Der Angst steht die „Freude“ (Lk 2,10) gegenüber. Es geht um das Wunder des „Heute“, in dem den Menschen der „Retter“ geboren ist (Lk 2,11). Lukas erzählt das, was er historisch dingfest machen kann, immer aus der Sicht des Glaubens: Gottes Größe und Liebe werden im schutzlosen Kind, mitten in der Welt von Beruf und Familie, offenbar. Jesus ist das große Versprechen Gottes an diese Welt. Er ist Zeichen für sein Erbarmen.
Mehr noch: Er ist die Wirklichkeit dieser Liebe (Lk 2,12). Der zweiteilige Gesang der Engel bekräftigt dies. Die Herrlichkeit Gottes (Lk 2,13) in der „Höhe“ wird den Menschen „auf Erden“ (Lk 2,14) zum Frieden. Und auch hier unterscheidet der Evangelist feinsinnig: Die Engel helfen den Menschen, in dem, was da geschehen ist, das Wunder zu sehen. Aber erst die Rettung durch Jesus bringt den Menschen das Heil.
Die Geburt eines Kindes. Eine junge Familie. Konkrete Zeitumstände. Keine Frage: Der Evangelist Lukas erweist sich als meisterlicher Schriftsteller. Er hat das Evangelium so geschrieben, dass die Frohe Botschaft von der Menschwerdung Gottes zu allen Zeiten verständlich bleibt. Lukas nimmt die geschichtlichen Erkenntnisse und das, was geschehen ist, ganz ernst – und macht daraus ein wundervolles Zeugnis des Glaubens.
Die Weise, wie Lukas von der Geburt des Herrn erzählt, schützt die Botschaft. So kann die Geschichte durch die Weltgeschichte reisen. Nichts kann ihr etwas anhaben. Kein Krieg, kein Hass, kein Verrat. Diese Botschaft versteht Jeder, egal wo und wann. Die Botschaft von der Geburt des Weltenretters, eingewoben in eine kunstvolle Erzählung voller malerischer Details und tröstlicher Andeutungen, sie sagt uns: In diesem Jesus ist das Heil, stellt sich Gott auf immer an unsere Seite, lässt er uns niemals im Stich. Das ist die Weihnacht.

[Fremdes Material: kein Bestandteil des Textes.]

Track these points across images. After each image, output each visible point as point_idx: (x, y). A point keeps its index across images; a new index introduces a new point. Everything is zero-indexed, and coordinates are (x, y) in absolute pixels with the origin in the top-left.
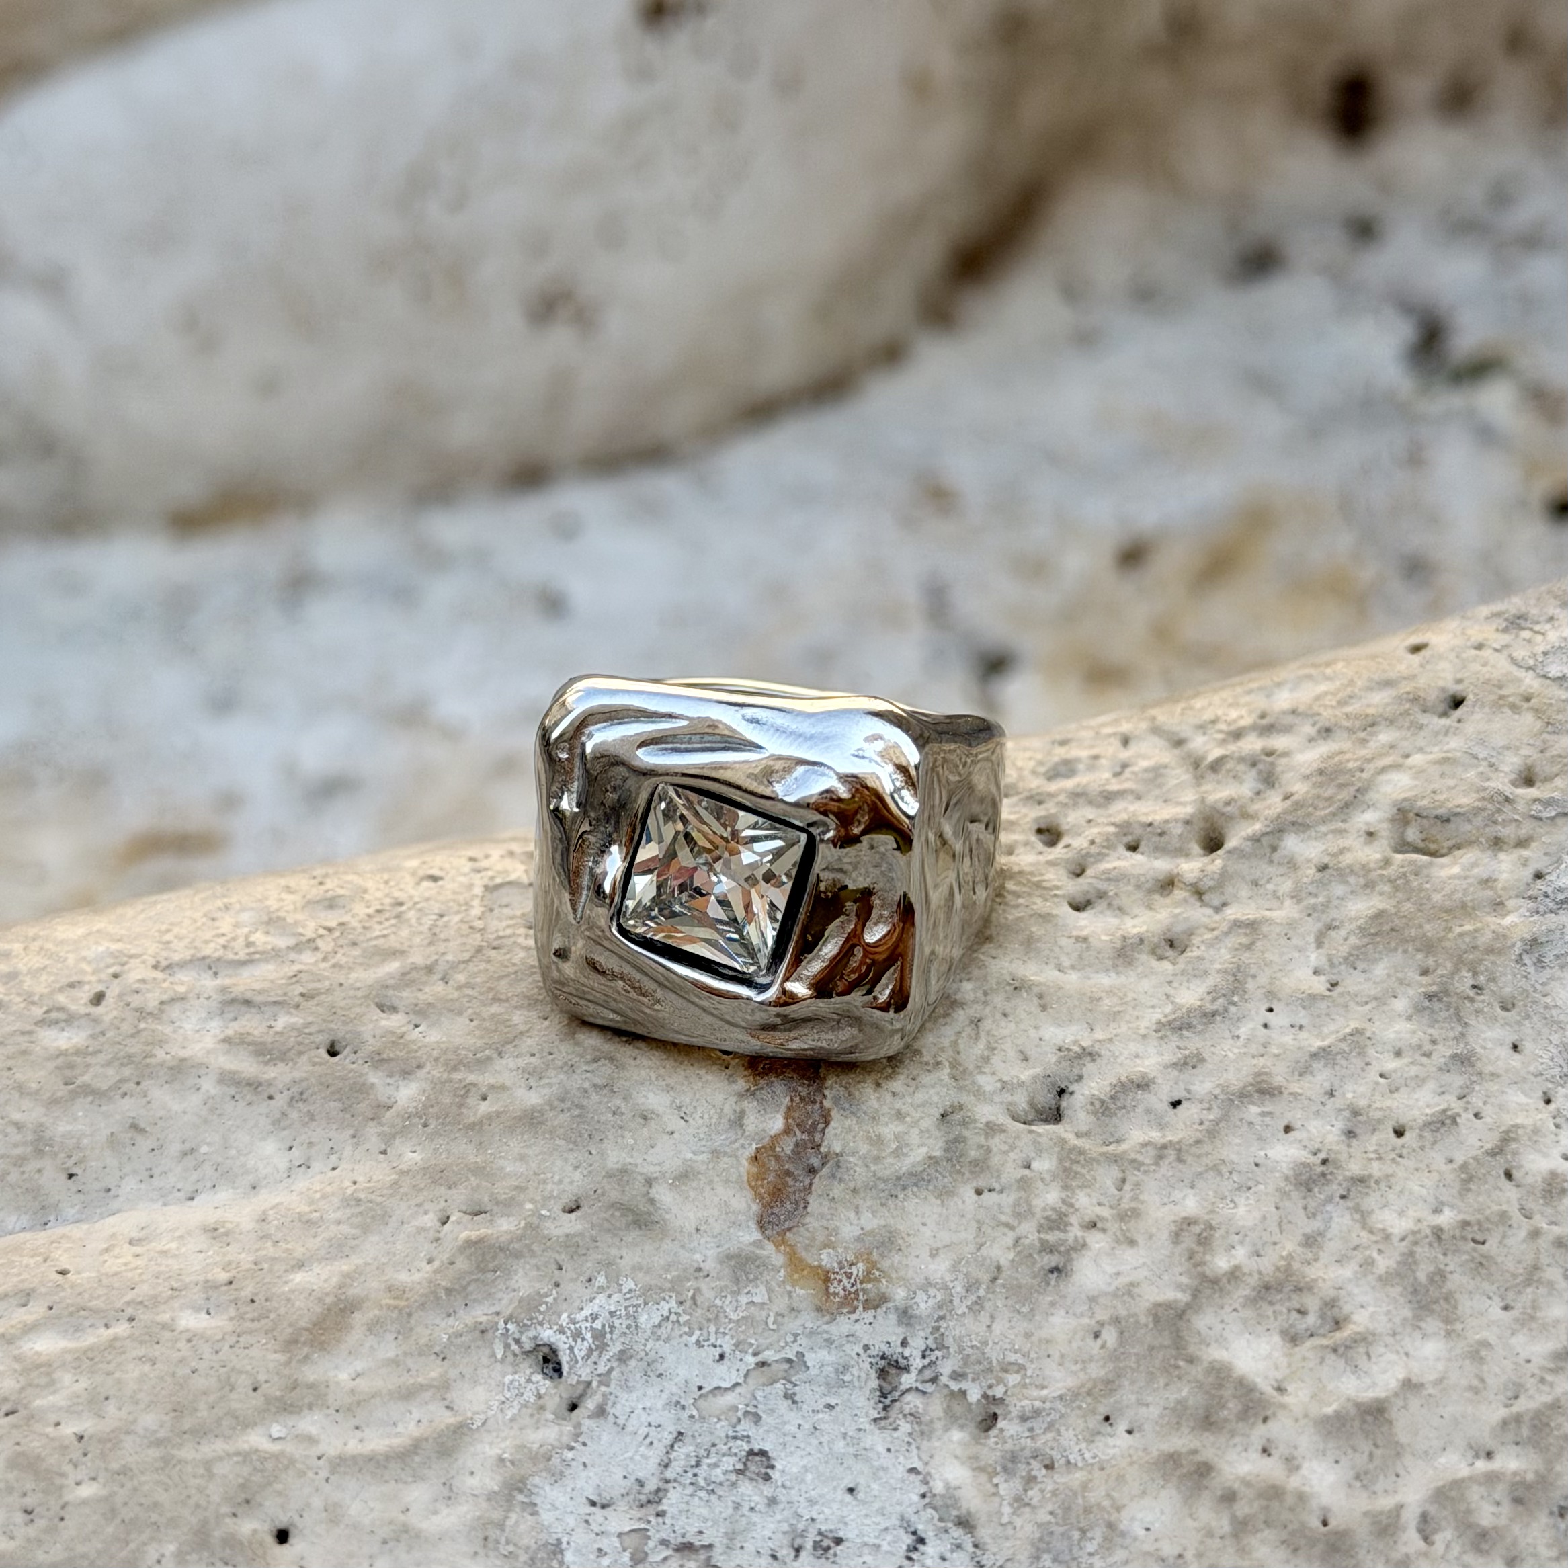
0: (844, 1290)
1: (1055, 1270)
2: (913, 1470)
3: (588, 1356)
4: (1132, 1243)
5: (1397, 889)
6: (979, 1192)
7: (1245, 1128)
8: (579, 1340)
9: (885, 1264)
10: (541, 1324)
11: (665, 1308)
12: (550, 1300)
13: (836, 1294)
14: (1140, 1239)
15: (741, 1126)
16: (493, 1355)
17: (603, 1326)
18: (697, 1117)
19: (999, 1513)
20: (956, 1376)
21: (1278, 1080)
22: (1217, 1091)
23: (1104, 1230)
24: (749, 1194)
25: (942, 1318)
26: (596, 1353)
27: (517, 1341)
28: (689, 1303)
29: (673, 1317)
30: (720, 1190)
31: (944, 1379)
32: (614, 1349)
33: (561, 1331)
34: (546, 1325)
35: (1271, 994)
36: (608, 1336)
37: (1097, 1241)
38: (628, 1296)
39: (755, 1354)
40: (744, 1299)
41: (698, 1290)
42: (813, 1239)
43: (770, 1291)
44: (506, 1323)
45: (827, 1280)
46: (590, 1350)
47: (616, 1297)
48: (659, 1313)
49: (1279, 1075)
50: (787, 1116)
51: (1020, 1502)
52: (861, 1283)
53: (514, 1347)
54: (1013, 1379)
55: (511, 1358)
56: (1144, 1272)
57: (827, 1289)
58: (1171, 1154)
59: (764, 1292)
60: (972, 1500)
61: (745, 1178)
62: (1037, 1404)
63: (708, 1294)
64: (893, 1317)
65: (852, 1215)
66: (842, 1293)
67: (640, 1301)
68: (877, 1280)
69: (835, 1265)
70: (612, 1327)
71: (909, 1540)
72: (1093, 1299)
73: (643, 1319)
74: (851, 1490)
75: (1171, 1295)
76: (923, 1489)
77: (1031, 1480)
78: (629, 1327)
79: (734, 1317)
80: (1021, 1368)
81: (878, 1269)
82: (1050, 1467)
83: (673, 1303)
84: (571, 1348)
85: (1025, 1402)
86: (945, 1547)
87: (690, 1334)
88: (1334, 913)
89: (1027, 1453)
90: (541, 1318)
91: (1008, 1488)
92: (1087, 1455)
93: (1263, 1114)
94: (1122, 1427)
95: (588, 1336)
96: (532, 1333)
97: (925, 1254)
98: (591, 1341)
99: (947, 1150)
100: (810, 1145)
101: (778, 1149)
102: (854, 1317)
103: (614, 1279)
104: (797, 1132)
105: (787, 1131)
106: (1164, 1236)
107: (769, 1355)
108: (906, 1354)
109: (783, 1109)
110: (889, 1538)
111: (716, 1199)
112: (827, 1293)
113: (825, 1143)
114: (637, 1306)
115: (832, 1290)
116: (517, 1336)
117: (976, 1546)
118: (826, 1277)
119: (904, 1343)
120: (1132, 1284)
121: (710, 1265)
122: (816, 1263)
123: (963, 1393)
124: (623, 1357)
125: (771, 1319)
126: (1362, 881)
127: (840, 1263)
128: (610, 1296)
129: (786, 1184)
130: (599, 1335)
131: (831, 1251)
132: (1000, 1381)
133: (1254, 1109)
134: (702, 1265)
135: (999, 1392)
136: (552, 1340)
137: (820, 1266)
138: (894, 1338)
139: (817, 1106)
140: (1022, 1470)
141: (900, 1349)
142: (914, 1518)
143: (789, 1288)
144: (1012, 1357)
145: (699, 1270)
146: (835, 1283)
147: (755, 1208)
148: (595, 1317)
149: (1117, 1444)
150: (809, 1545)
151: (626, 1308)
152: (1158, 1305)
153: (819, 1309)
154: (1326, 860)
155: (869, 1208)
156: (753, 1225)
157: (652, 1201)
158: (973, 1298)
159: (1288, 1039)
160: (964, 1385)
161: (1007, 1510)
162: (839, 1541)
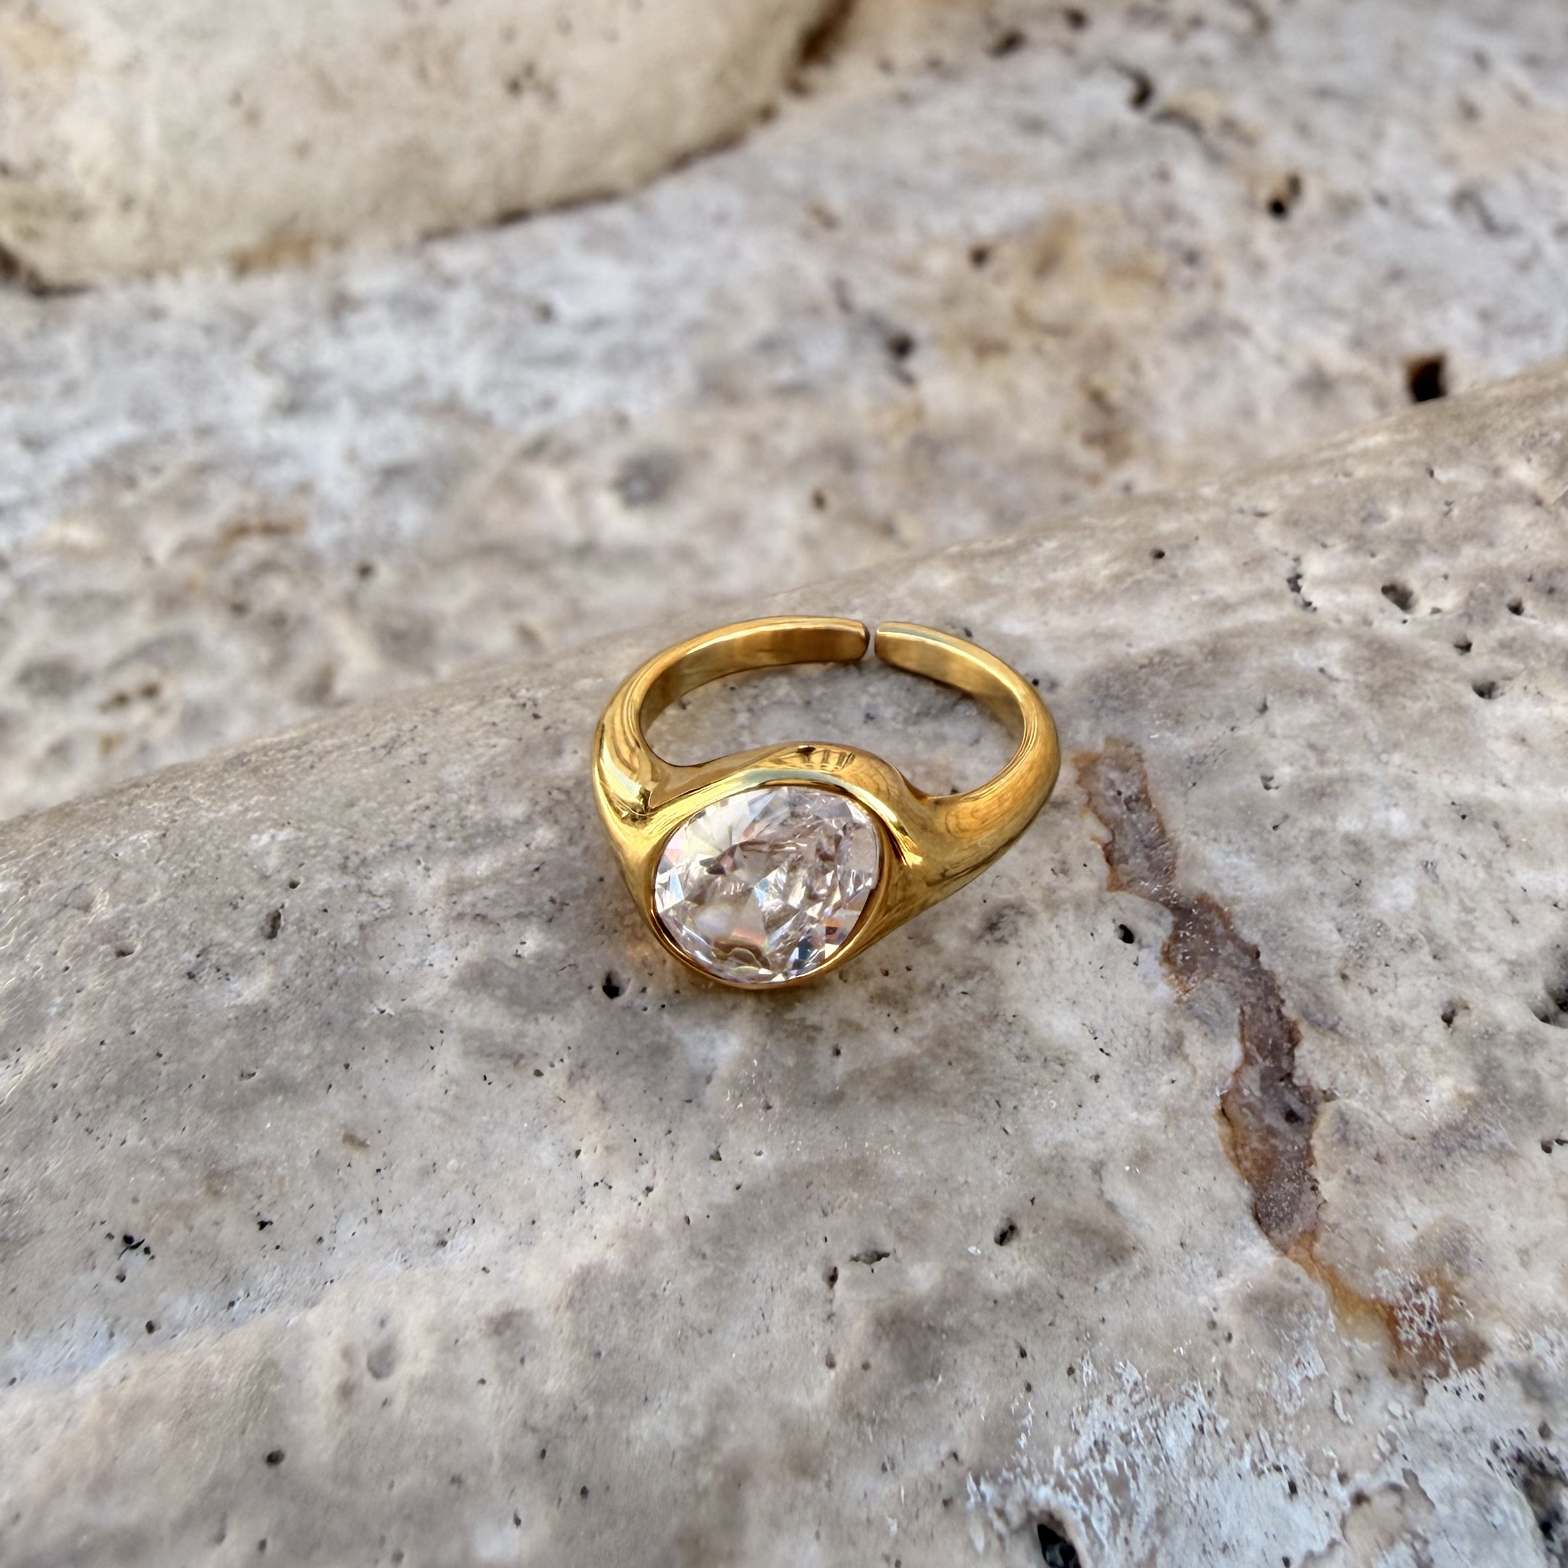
0: (1421, 1334)
3: (1115, 1528)
6: (1547, 1149)
8: (1094, 1501)
9: (1465, 1286)
10: (1028, 1474)
11: (1191, 1411)
12: (1028, 1421)
13: (1409, 1344)
15: (1186, 1058)
16: (970, 1544)
17: (1120, 1465)
18: (1120, 1047)
24: (1232, 1172)
26: (1123, 1524)
27: (1001, 1513)
28: (1219, 1391)
29: (1208, 1425)
30: (1196, 1174)
32: (1147, 1507)
33: (1061, 1486)
34: (1037, 1477)
36: (1133, 1484)
38: (1136, 1397)
39: (1343, 1478)
40: (1296, 1379)
41: (1226, 1366)
42: (1353, 1252)
43: (1323, 1353)
44: (978, 1483)
45: (1392, 1322)
46: (1115, 1518)
47: (1120, 1400)
48: (1188, 1423)
50: (1242, 1040)
52: (1441, 1319)
53: (999, 1525)
55: (996, 1544)
57: (1395, 1339)
59: (1318, 1359)
61: (1221, 1149)
63: (1243, 1372)
64: (1514, 1387)
65: (1391, 1204)
66: (1418, 1340)
67: (1157, 1405)
68: (1459, 1312)
69: (1399, 1295)
70: (1133, 1466)
73: (1170, 1440)
78: (1156, 1461)
79: (1289, 1410)
81: (1457, 1295)
83: (1201, 1398)
84: (1086, 1520)
87: (1241, 1454)
90: (1024, 1462)
95: (1104, 1489)
96: (1018, 1495)
97: (1514, 1264)
98: (1111, 1500)
99: (1482, 1083)
100: (1278, 1075)
101: (1246, 1092)
102: (1451, 1383)
103: (1107, 1367)
104: (1260, 1060)
105: (1248, 1059)
107: (1361, 1479)
108: (1553, 1450)
109: (1236, 1029)
111: (1193, 1189)
112: (1397, 1343)
113: (1298, 1072)
114: (1155, 1416)
115: (1403, 1337)
116: (999, 1504)
118: (1389, 1318)
119: (1544, 1432)
121: (1228, 1317)
122: (1373, 1296)
124: (1161, 1521)
125: (1339, 1406)
127: (1403, 1290)
128: (1110, 1401)
129: (1274, 1149)
130: (1119, 1485)
131: (1386, 1272)
134: (1216, 1317)
136: (1053, 1504)
137: (1378, 1300)
138: (1527, 1425)
139: (1274, 1016)
141: (1539, 1443)
143: (1347, 1343)
145: (1213, 1325)
146: (1406, 1325)
147: (1246, 1194)
148: (1101, 1447)
151: (1142, 1423)
153: (1394, 1372)
155: (1411, 1187)
156: (1251, 1225)
157: (1111, 1207)
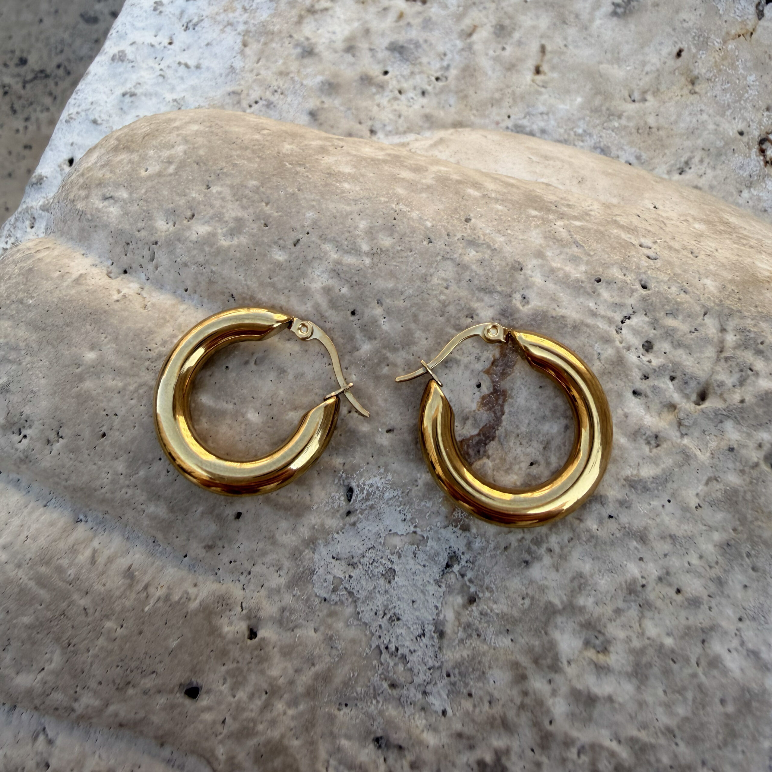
0: (458, 516)
1: (527, 562)
2: (436, 607)
4: (557, 570)
5: (751, 483)
7: (626, 549)
8: (362, 493)
10: (354, 479)
11: (396, 493)
12: (362, 469)
13: (454, 516)
14: (561, 570)
17: (372, 491)
19: (454, 641)
20: (470, 581)
21: (651, 537)
22: (627, 526)
23: (552, 557)
25: (479, 554)
26: (364, 501)
27: (343, 481)
28: (405, 494)
29: (397, 498)
31: (466, 578)
32: (371, 502)
33: (358, 486)
34: (355, 481)
35: (673, 495)
36: (372, 496)
37: (547, 560)
38: (387, 482)
39: (415, 527)
40: (423, 503)
41: (411, 490)
43: (433, 504)
45: (454, 510)
46: (363, 499)
47: (383, 480)
48: (393, 494)
49: (653, 533)
50: (481, 430)
51: (462, 641)
52: (465, 517)
54: (487, 594)
55: (339, 485)
56: (554, 584)
57: (452, 513)
58: (594, 541)
59: (431, 503)
60: (449, 629)
62: (489, 611)
64: (466, 542)
66: (456, 517)
67: (389, 486)
68: (470, 519)
70: (375, 493)
71: (420, 631)
72: (531, 582)
73: (386, 494)
74: (413, 602)
75: (556, 601)
76: (435, 617)
77: (470, 636)
78: (380, 496)
80: (492, 591)
82: (479, 635)
83: (400, 492)
85: (486, 607)
86: (429, 643)
87: (399, 506)
88: (721, 475)
89: (474, 627)
90: (355, 476)
91: (461, 634)
92: (493, 641)
93: (636, 548)
94: (510, 637)
95: (365, 493)
96: (349, 481)
98: (365, 495)
100: (483, 442)
101: (471, 441)
102: (455, 529)
103: (386, 472)
104: (482, 437)
105: (478, 435)
106: (570, 575)
107: (418, 530)
108: (462, 557)
110: (415, 627)
113: (488, 446)
114: (387, 488)
115: (454, 514)
116: (344, 479)
117: (440, 648)
119: (463, 553)
120: (547, 587)
121: (420, 482)
123: (469, 587)
124: (372, 507)
125: (428, 514)
126: (741, 468)
128: (381, 479)
130: (369, 494)
132: (483, 592)
133: (635, 543)
135: (481, 595)
136: (354, 487)
138: (461, 549)
140: (470, 631)
141: (461, 554)
142: (426, 626)
143: (440, 505)
144: (492, 586)
145: (416, 481)
148: (371, 486)
149: (505, 642)
150: (388, 616)
152: (550, 602)
153: (445, 518)
154: (735, 446)
158: (494, 552)
159: (667, 519)
160: (471, 585)
161: (457, 642)
162: (398, 619)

Gottes guter Grundstein im Haus unseres Lebens, dem Sinn, Bestand und immer auch der Himmel verheißen ist: Ein Sinn, der auch in schwierigen Situationen des Lebens Mut macht, die Dinge anzugehen und zu gestalten. Eine Hoffnung, die Freude weckt, dem Leben zu trauen. Weihnachten: Der Grundstein unseres Glaubens, Hoffens und Liebens. Die frohe, bleibende Botschaft von Rettung und Heil im Strom der Zeiten. Das ist die Weihnacht. Ein Gruß aus himmlischer Ferne, und doch so nah. Frohes Fest!